Rajesh,
Proof readers will have to use a word processor or browser as other tools are not very
good at displaying Indic languages.
Googledoc is no good at spell checking.
OpenOffice (or LibreOffice) has a number of dictionaries including for Gujarati. I
suspect it doesn't work well & we have work to do. I have no desire or time to
work on openOffice -- it is massive -- but there may be a way....
[The rest is a bit too technical. Feel free to skip]
There are a number of open source standalong spell checking programs such as ispell,
aspell, hunspell etc. Most were derived from or influenced by the original unix spell
program written by S.C.Johnson. For the curious, here's a paper by Doug McIlroy about
it:
ispell was pre-unicode and only worked with western languages but it made some major
advances that seemed to be carried over to aspell.

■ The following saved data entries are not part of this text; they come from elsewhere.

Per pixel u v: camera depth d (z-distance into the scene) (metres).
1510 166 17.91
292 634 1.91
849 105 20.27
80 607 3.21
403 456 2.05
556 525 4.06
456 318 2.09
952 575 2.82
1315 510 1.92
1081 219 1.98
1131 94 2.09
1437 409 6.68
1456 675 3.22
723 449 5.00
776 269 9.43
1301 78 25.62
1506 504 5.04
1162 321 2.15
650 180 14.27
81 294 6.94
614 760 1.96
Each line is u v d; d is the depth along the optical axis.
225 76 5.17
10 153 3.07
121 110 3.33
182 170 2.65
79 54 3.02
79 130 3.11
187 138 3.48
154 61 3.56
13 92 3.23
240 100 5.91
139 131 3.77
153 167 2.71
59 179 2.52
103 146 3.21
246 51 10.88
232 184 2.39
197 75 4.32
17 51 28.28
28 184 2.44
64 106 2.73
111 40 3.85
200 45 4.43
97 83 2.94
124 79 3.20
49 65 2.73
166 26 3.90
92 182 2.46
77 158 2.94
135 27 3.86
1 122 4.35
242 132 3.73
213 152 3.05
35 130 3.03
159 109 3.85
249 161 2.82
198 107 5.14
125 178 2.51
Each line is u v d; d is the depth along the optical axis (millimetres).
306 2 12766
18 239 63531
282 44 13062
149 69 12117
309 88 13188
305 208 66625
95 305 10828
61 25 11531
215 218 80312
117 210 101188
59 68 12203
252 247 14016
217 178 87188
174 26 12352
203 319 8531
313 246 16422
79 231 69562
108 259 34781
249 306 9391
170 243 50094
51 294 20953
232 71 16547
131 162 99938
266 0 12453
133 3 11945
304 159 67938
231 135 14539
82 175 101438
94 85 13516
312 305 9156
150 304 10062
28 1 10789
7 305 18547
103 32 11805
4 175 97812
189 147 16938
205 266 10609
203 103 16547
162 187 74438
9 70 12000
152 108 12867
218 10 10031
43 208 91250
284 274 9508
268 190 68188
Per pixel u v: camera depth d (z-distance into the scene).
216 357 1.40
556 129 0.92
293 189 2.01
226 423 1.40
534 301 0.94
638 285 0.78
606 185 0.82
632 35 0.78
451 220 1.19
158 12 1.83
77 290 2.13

I dug into apell some and it seems to
support Gujarati.
Anyway, aspell can be used from other programs (has an API), can handle multiple
languages etc. Its documentation is not sufficient (IMHO) to understand affix rules.
ispell documentation has more details. I used to know ispell fairly well but that was 20+
years ago!
The dict-gu.oxt extension (used in OpenOffice) contains a file called gu_IN.dic that
contains a world list and gu_IN.aff that should have affix rules for Gujarati but it is
very small (compared to English) and seems to needs a bunch more work. I see that this
extension is maintained by Kartik Mistry (did I see an email from him in this thread?) so
may be he and I can figure out how to add more affix rules?
The basic idea with some example: given a rule like
BOTH/R
This can expand into BOTH and BOTHER, as -ER is a common english extension (cart, carter
and so on). Another example: may have
ACIDIFY/NR
This can expand into ACIDIFY ACIDIFICATION ACIDIFIER (Y-ER maps to IER). These rules make
the spellchecking dictionary quite compact as well as indicate how a word should be taken
apart for efficient matching.
aspell is capable of deriving such rules for English but I suspect it will need help in
Indian languages. This is where the .aff file comes in. So for example in Gujarati we
would like to render the following words in single rule
ગધેડો ગધેડી ગધેડું ગધેડા ગધેડાનું ગધેડાની ગધેડાનો ગધેડાના
etc. For this we can write something like
ગધેડ/XYZABC
where each letter denotes a particular suffix. And yet, there is no such word as ગધેડ --
And I am not sure these programs can handle this. And we have compund words such as
ઘોડાગાડી -- which will require more complex rules. In fact Indic languages should have a
much larger set of affix rules than English! We should also check out what is being done
for Hindi.
Next, we need rules for `similar' letters (or letters near each other on a keyboard)
so that if there is not an exact match, we first try such similar or neighbor letters.
Anyway, once we fix up the dictionary, very likely the same dictionary can be used with
word processors such as openOffice etc. An easier idea may be to do a web based frontend.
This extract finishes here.